Introvert or extravert – what’s the difference?
It’s about how we direct and process energy.
Introverts get their energy from within and from being alone. They process information internally, often quietly without words. They think things through before giving an opinion.
Extraverts (often spelled extroverts) are energised by the outer world and from being around people. They often process information by talking out loud, to themselves and others. They try and figure out an answer while speaking.
Many studies also suggest that the brain activity of introverts and extraverts is different. They are “wired” differently.
No one is completely one way or another. And one trait isn’t better, or worse, than the other. We all have both qualities and some of us are just more introverted than extraverted. Introversion-extraversion can also be situational where we balance the traits of introverts and extraverts simultaneously.
Are you closer to the extravert side? Or the introvert side? You might be someone who falls somewhere in between and often switches to extraversion or introversion depending on the situation or people around them. These adaptable types are described as ambiverts.

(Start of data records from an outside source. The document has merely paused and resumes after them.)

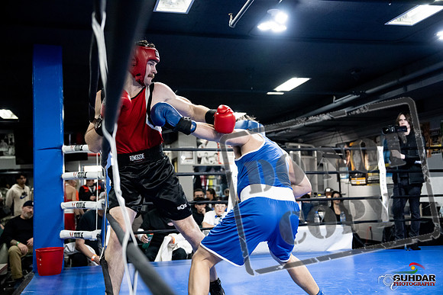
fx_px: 517
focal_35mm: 42
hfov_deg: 46.4
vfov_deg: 31.9
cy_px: 148
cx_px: 222
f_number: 2.8
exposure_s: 1/1000
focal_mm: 42
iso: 10000
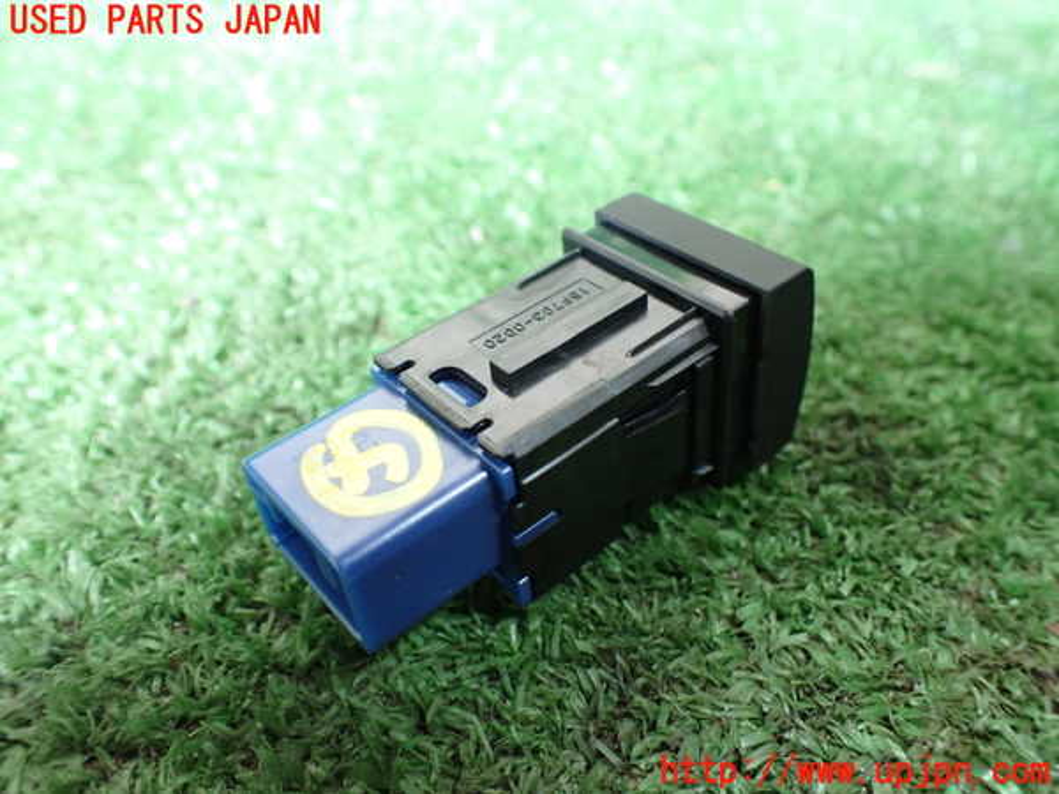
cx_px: 530
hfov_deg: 60.0
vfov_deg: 46.8
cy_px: 397
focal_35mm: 30
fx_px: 918
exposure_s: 1/40
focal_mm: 5.4
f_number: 2.3
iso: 800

I encourage you to explore where you fall on the introvert-extravert spectrum. Knowing your natural style will help you to communicate better with others and navigate the world around you. You understand yourself better and make choices that suit your personality. It all starts with self-awareness. If you are an introvert-extravert couple, it is important to communicate your preferences. Don’t try and change the other person. Appreciate and respect your differences and find healthy compromises. It takes effort from both partners.

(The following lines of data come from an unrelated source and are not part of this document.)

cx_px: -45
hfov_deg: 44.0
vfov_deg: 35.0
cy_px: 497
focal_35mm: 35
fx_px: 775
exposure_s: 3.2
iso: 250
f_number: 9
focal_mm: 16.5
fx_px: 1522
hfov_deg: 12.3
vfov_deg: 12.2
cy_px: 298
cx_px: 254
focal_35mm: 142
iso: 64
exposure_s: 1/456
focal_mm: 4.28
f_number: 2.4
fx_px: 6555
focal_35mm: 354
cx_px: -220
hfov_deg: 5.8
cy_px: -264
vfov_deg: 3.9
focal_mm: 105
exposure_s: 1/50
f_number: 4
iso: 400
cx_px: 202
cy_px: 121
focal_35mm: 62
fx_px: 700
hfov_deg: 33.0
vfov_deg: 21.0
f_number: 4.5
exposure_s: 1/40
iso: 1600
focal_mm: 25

As a parent of an introvert child – especially if you are not an introvert yourself – you need to make an extra effort to understand how to support your introverted child. Otherwise, parenting can become a struggle. Take the time to know your child’s natural preferences and nurture their unique strengths and talents.
As introverts and extraverts recharge their batteries differently, knowing your natural style will help you to find self-care practices that suit your personality.

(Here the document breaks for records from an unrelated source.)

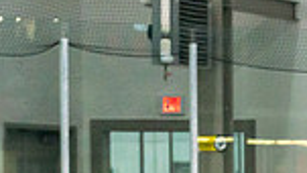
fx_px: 2785
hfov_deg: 6.2
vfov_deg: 3.5
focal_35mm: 342
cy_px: 382
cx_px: 452
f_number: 2.8
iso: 3200
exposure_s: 1/1250
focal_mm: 70
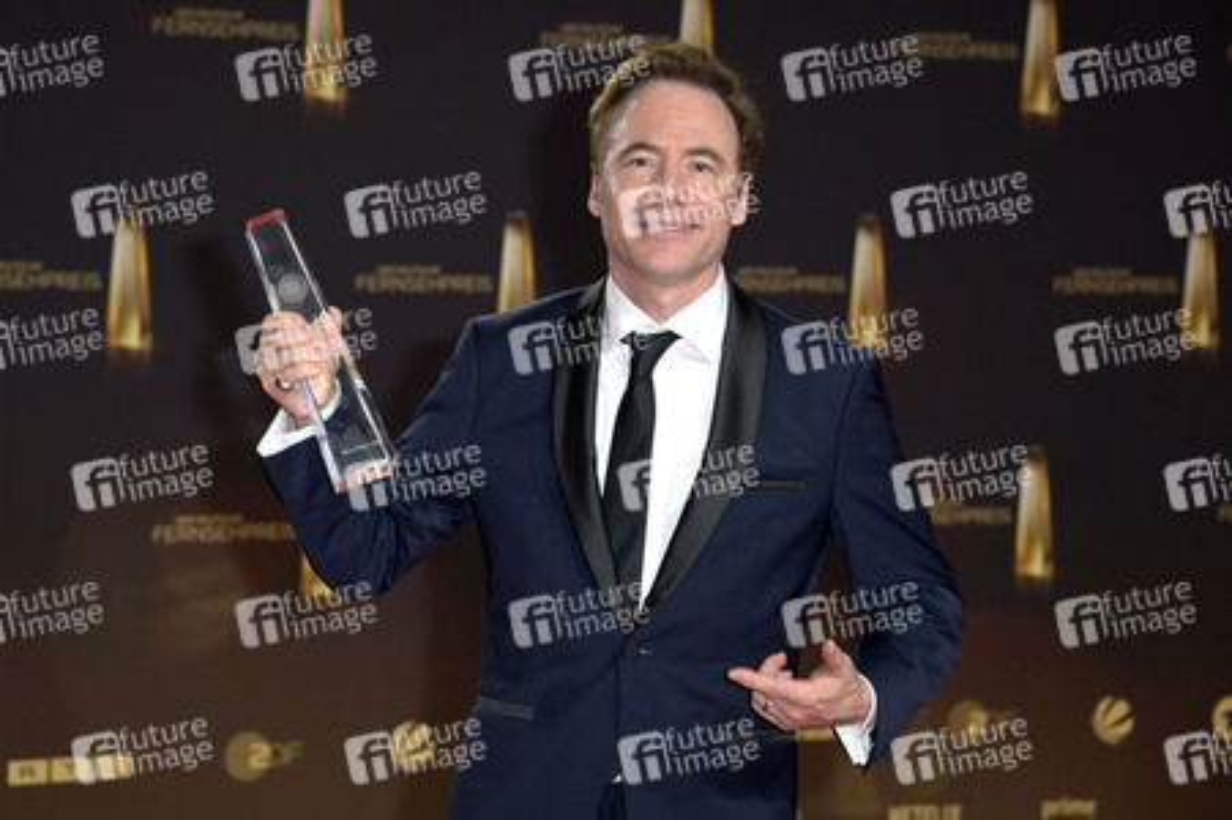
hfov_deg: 19.5
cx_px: 616
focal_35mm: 105
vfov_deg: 13.0
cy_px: 410
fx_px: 3591
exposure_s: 1/250
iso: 1250
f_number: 5.6
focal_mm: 105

I am predominantly introvert but have some ambivert tendencies. I enjoy being with others and have no problems presenting to people and facilitating group activities. This is where my extravert side comes out. I find it quite easy to adjust my approach to suit the situation or people. However, afterwards being alone is a must!
I pick up a lot that goes on around me. I notice details that others might miss such as a subtle change in person’s demeanour when I’m talking to them. How do they make me feel? I pay attention to, not just the people, but the environment as well. When I worked in prisons, there was always something going on – people coming and going, noise, alarms, harsh lights and buzzing sounds. Every now and then, it was important for me to retreat to a calm, quieter place where I could recharge, even briefly.
As an introvert – and a counsellor – I have learned to prioritise my own self-care practices. I need plenty of alone-time to restore my energy.
So, my fellow introverts, here are some self-care ideas to consider:
- Don’t pressure yourself to be like other people. Don’t try and “match” extraverts and their ways of interacting with the world.
- Don’t feel guilty. It’s not selfish to prioritise yourself. It’s okay to say NO to events that you know will be emotionally too draining and overwhelming.
- Set healthy boundaries with others. You need to protect your energy. Make sure you get enough “me” time to pause and recharge.
- How is your work environment? If you work in a busy, open-plan office and regularly attend large meetings, this can drain and overstimulate you. You are less productive. Incorporate small breaks into your working day, especially after draining situations. Find a quiet corner to recharge and refresh.
- If you really struggle in an office job, look for a job that aligns with your personality. Introverts tend to work better alone and autonomously. When you work independently, free from distractions, you think clearly and come up with good ideas without the pressure of group work.
- Sometimes it can be difficult to express yourself verbally. Find different ways to express your ideas. Through music, art or writing. Express yourself online, write articles or blog posts. Writing is an excellent way to create content ALONE, brainstorm ideas without interruptions... and express yourself thoughtfully.
- Being an introvert is not something you need to “overcome”. It’s who you are. And remember, you are not the only one. There are lots of introverts out there who are just like you. Connect with other introverts and find your “tribe”, a small, select group of people you identify with.
I love being an introvert… and wouldn’t want it any other way!
Do you think you might be an introvert?